Assessing The Potential Impact Of HBOT For Your Practice

Author(s): 
Jay G. Levine, DPM, and Bernie Chowdhury, BA, CHT

Any podiatrists seeking better patient outcomes should consider adding hyperbaric oxygen therapy (HBOT) to their treatment options. The practice of putting patients inside a hyperbaric chamber — either a monoplace or a multi-place chamber — and having them breathe 100 percent oxygen while under increased atmospheric pressure is gaining currency, and is well documented in the scientific literature.1

   Hyperbaric oxygen therapy has several proven mechanisms of action, including:

• hyperoxygenation;
• vasoconstriction;
• edema reduction;
• fibroblast proliferation and collagen formation;
• angiogenesis (neovascularization);
• enhanced bacterial killing;
• toxin inhibition and inactivation;
• antibiotic synergism; and
• neutrophil reperfusion response.1

   The advantages of HBOT include faster rates of wound healing through angiogenesis and anti-bactericidal properties of 100 percent oxygen, limb salvage and reduced hospital length of stay.2-4 While HBOT is not for every patient, it has been the lead author’s experience that HBOT is a powerful modality that can make all the difference in a successful clinical outcome for appropriate patients. A typical wound care program will have 15 to 20 percent of its patients as potential HBOT candidates.

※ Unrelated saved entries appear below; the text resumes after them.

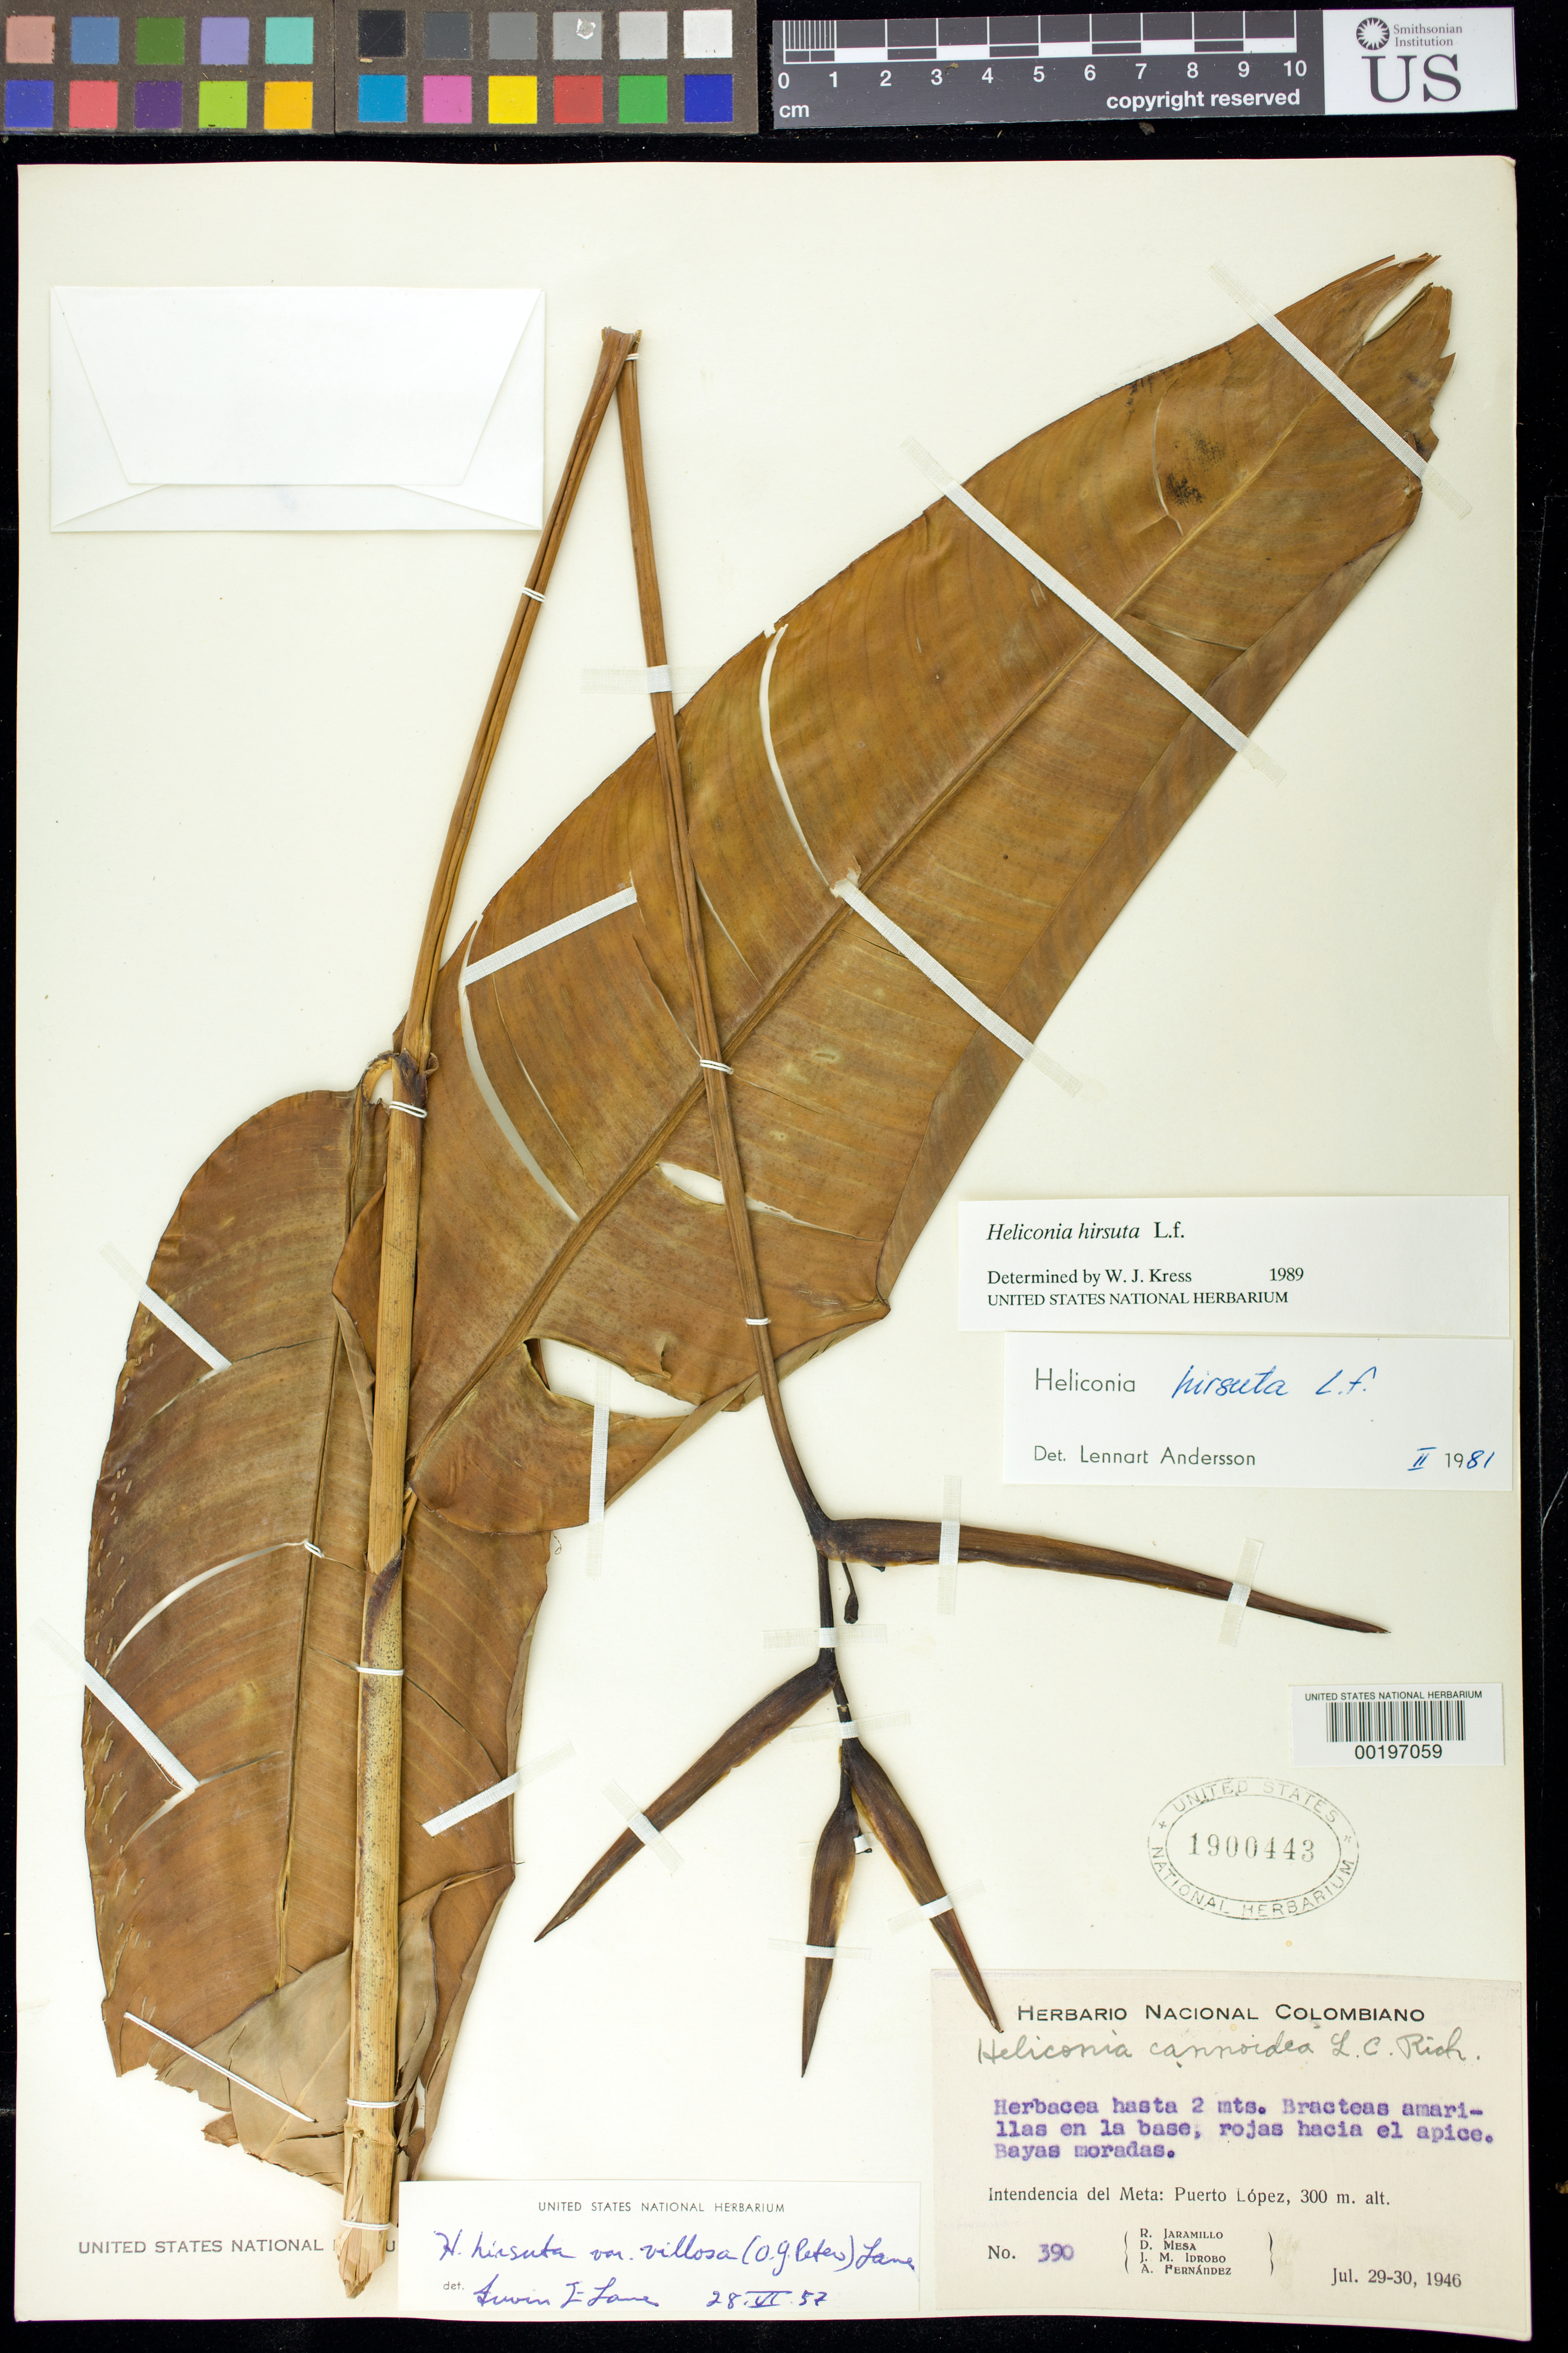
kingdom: Plantae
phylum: Tracheophyta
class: Liliopsida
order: Zingiberales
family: Heliconiaceae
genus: Heliconia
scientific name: Heliconia hirsuta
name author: L. f.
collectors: R. Jaramillo M., D. Mesa, J. M. Idrobo & Á. Fernández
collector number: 390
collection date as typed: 29 Jul 1946 to 30 Jul 1946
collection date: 1946-07-29/1946-07-30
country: Colombia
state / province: Meta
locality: Puerto Lopez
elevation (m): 300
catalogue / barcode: US 1900443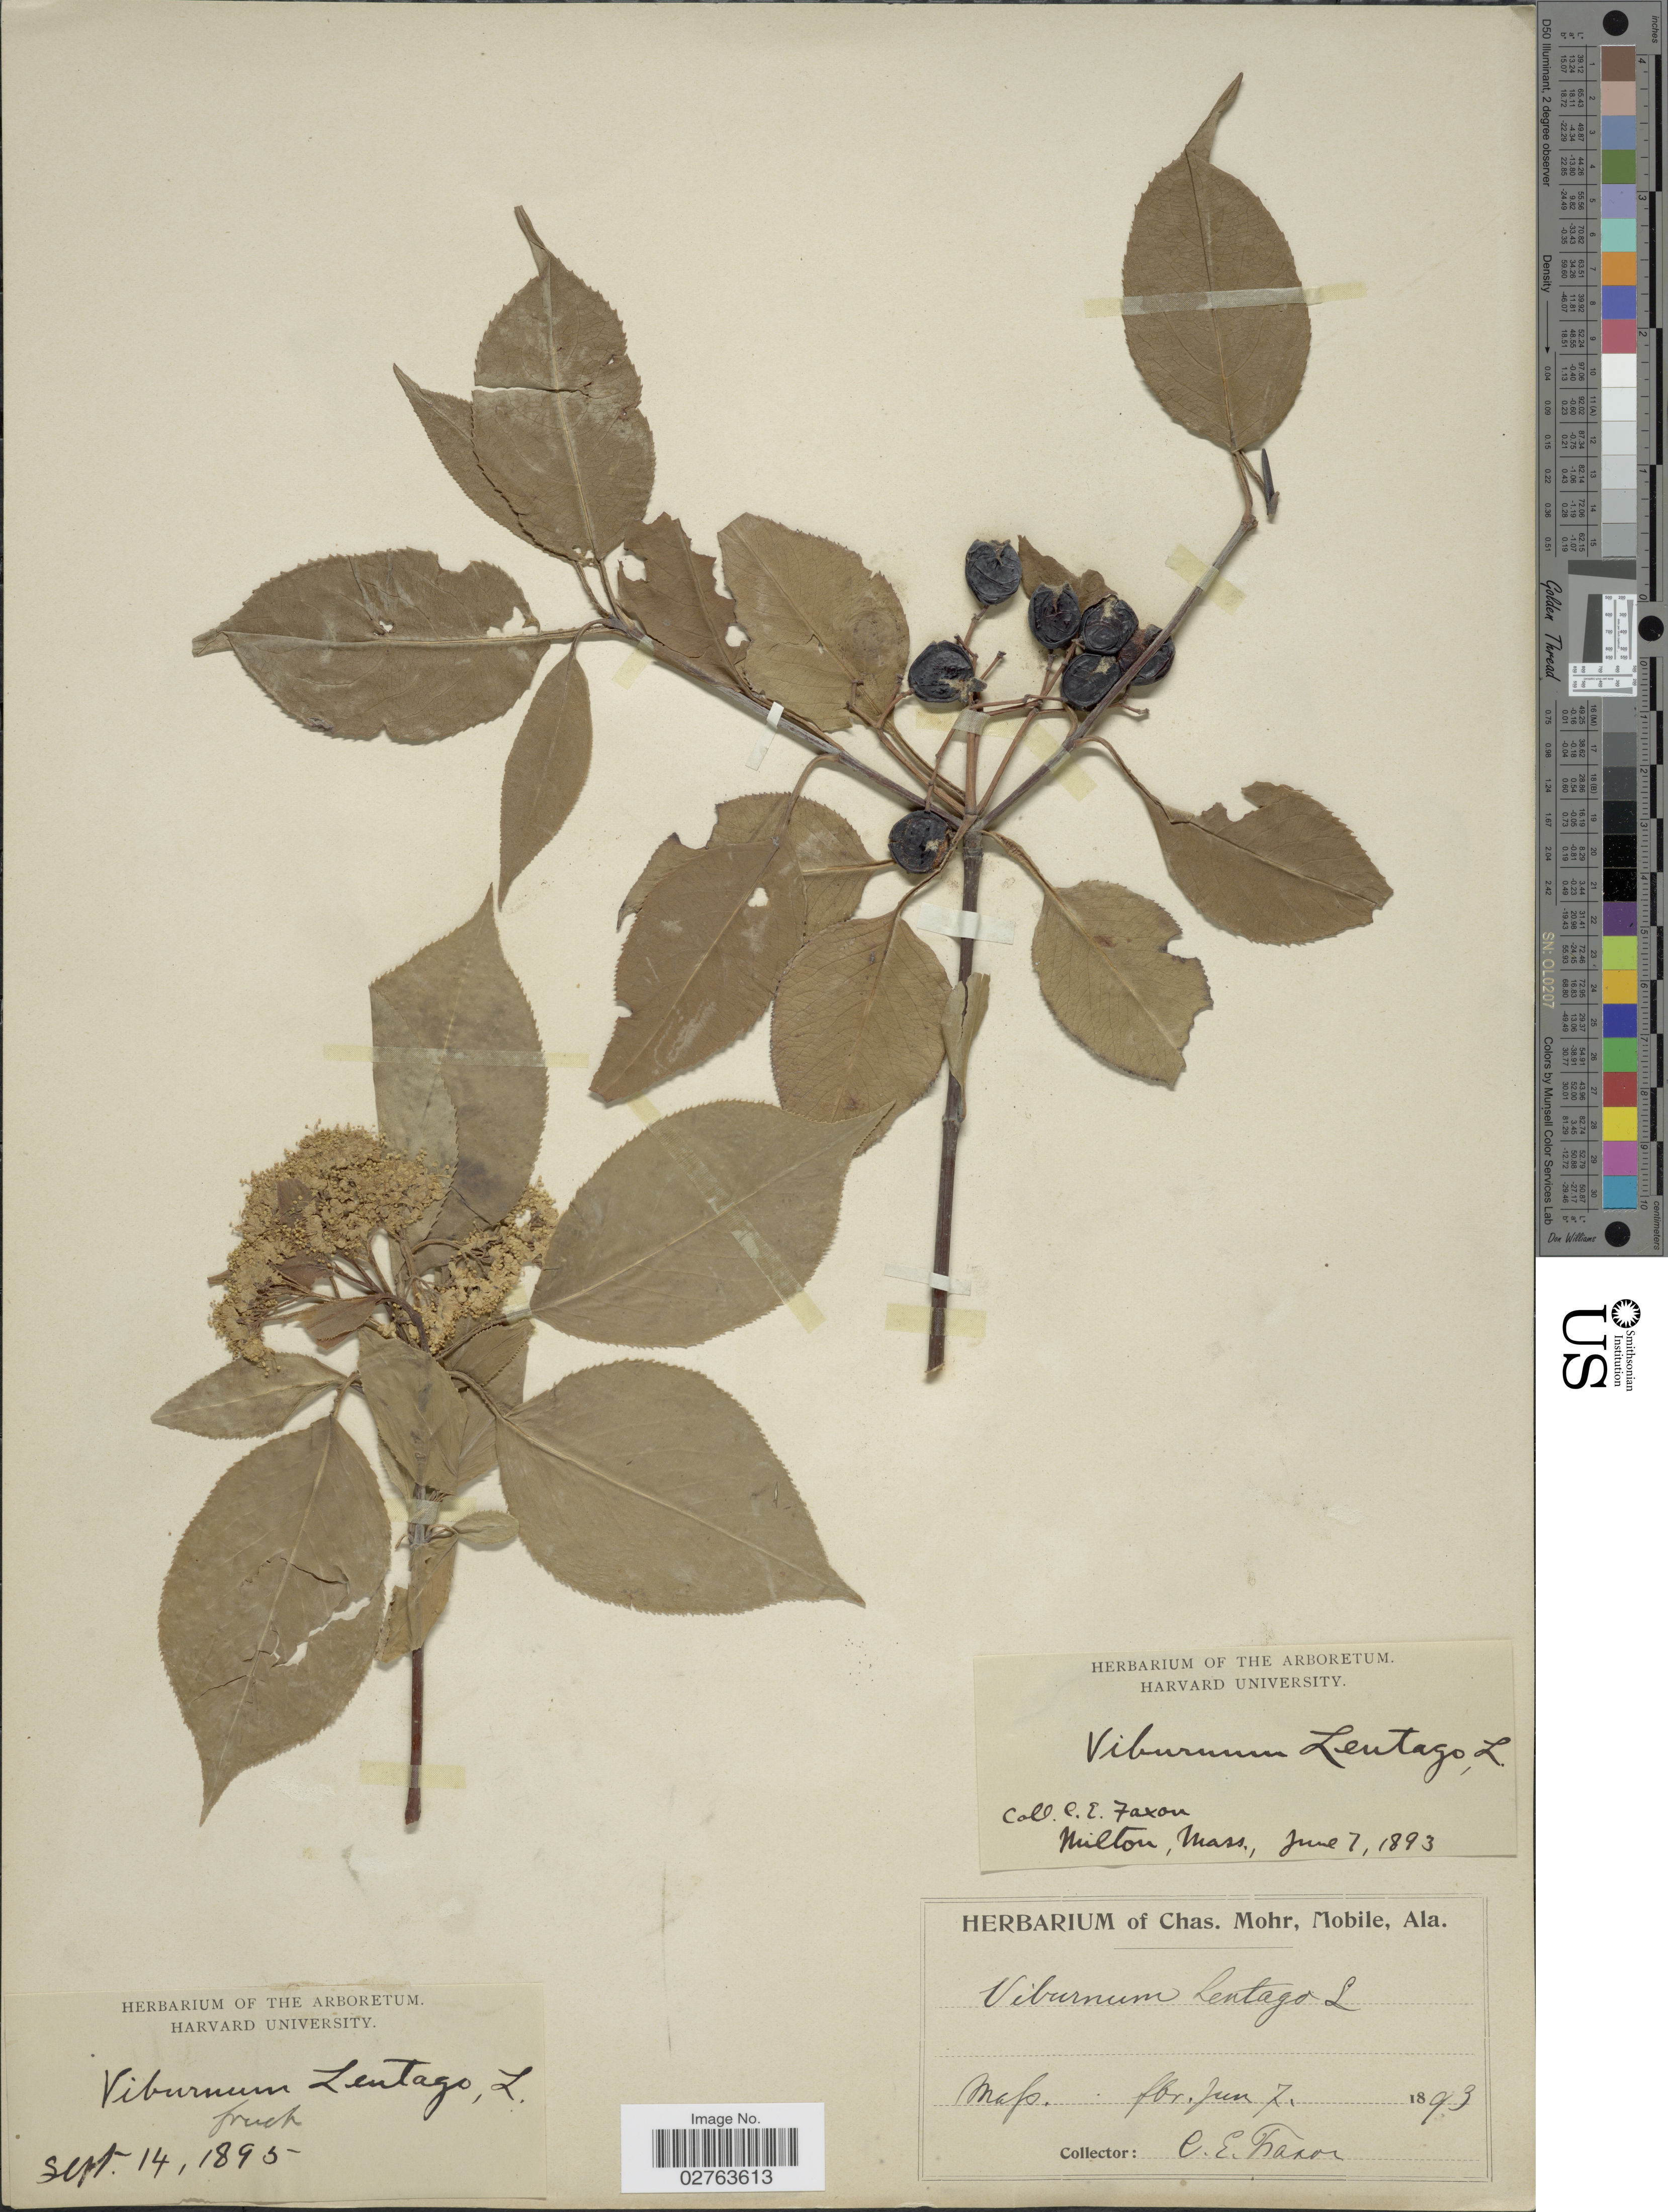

   Whether you are part of an established wound care program, have your own private practice or are a hospital-based podiatrist, your patients can benefit from HBOT. In order to make the best use of HBOT, it is critical to understand which medical conditions and clinical parameters will make a patient a candidate for HBOT. It is also critical to understand hyperbaric medicine’s mechanisms of action in order to begin the patient selection process for HBOT.

   After identifying patients as HBOT candidates, one must perform several tests to rule out potential complications during oxygen treatment. Typically, these tests will include electrocardiography, chest X-rays, and lab tests, including a complete blood cell count with differential and chemistry. Clinicians should also obtain a solid patient history and perform a physical exam to rule out ear, nose and throat issues; cardiac and pulmonary problems, including congestive heart failure, chronic obstructive pulmonary disease, decreased ejection fraction; and renal failure. Clinicians should also determine whether there are issues with diabetic glucose control. One should determine if there is a history of seizures and carefully review the patient’s medication history.

   A vascular evaluation may be required. In some cases, HBOT reimbursement is contingent on demonstrating vascular proficiency through the use of transcutaneous oximetry (TCOM or TcPO2) testing. When it comes to diabetic lower extremity wounds, the Centers for Medicare and Medicaid Services (CMS) now require a positive vascular assessment. Barring that, any claims for HBOT related to that patient will be denied. Prior to beginning HBOT, one must address, correct and verify the correction of vascular deficiencies. Limitations in podiatric scope of practice dictate that an MD or DO conduct the history and physical although a DPM can direct the TCOM testing providing that the area being tested falls within the DPM scope of practice.

Case Study One: Using HBOT For A Patient With Osteomyelitis And Gas Gangrene

A 67-year-old obese female presented to the ER with a septic wound, a white blood cell count of 23,000 and gas in the soft tissues. The patient had diabetes and hypertension. She was taking insulin and lisinopril. She initially received treatment for interdigital tinea but did not follow up with her podiatrist.